* Start Text provided *

Thanksgiving 2007 Pt. 3.

Jan 17, 2008 23:54

The next morning I was up with the sun, disoriented and confused at waking up on a wobbly mattress in a strange place.  I was baking under a thin blanket, in spite of all I had heard about New York's cold autumns.  After getting up and putting my contacts in, I puttered around the apartment, taking care to avoid the soft spot in the floorboards--I was worried about putting my foot through it, and it squeaked and got my socks wet anyway.  Eventually I got bored and curled up with a book on one of the large, comfortable window seats that overlooked the street.  The trees were still turning, all the leaves shades of red and yellow and brown with a few green leaves still stubbornly clinging to the wrong season.  Every now and then I looked outside, watching the world wake up.  I saw people walking dogs; I watched a single adult herding a line of bundled-up children down the street; I heard people laughing and arguing while cars whizzed down the narrow street.  I was four stories up, and I could see the bare essence of the entire world on a single street.

My dad found me like that a few hours later, halfway through my book and stretched out on the window seat like I owned it.  The heater was right beneath it, and I would have been content to stay in that one, cozy spot and watch the world go by all day, but eventually we left for Ted and Beth's.  When we got there, Beth was frantically packaging something--jewelery, I learned later; she used to work in television, but now she works in jewelery--and Ted still hadn't gotten up yet.  Beth invited my dad and I to take something to eat, so we cut ourselves a few slices of coffee cake and Ted was up by the time we got finished.  Eventually, the three of us left to walk around the city.

* End Text provided *
* Start Supplied data *

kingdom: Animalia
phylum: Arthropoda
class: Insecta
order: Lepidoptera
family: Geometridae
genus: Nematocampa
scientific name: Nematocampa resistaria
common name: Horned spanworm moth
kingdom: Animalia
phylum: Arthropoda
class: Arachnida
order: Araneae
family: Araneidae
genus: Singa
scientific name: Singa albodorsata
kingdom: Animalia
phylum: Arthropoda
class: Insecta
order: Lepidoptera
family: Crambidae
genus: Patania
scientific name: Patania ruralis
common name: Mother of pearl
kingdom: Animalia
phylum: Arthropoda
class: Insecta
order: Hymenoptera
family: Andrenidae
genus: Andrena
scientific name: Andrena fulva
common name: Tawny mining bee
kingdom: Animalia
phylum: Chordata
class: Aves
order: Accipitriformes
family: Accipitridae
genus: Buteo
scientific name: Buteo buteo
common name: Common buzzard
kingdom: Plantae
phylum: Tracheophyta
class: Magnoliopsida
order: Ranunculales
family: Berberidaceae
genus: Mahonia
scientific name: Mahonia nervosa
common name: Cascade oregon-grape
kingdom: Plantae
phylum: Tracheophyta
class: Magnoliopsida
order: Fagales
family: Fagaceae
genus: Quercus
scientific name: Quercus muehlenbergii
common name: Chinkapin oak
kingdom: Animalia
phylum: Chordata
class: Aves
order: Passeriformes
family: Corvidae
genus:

* End Supplied data *

■ **Actions to take**:
**1)** According to the Thanksgiving 2007 post, in what field did Beth work before she moved into jewelry?
**2)** Transcribe the passage of the Thanksgiving 2007 post starting with "My dad found" and going on through "around the city.".

■ **Exercise responses**:
**1)** Television.

**2)**
My dad found me like that a few hours later, halfway through my book and stretched out on the window seat like I owned it.  The heater was right beneath it, and I would have been content to stay in that one, cozy spot and watch the world go by all day, but eventually we left for Ted and Beth's.  When we got there, Beth was frantically packaging something--jewelery, I learned later; she used to work in television, but now she works in jewelery--and Ted still hadn't gotten up yet.  Beth invited my dad and I to take something to eat, so we cut ourselves a few slices of coffee cake and Ted was up by the time we got finished.  Eventually, the three of us left to walk around the city.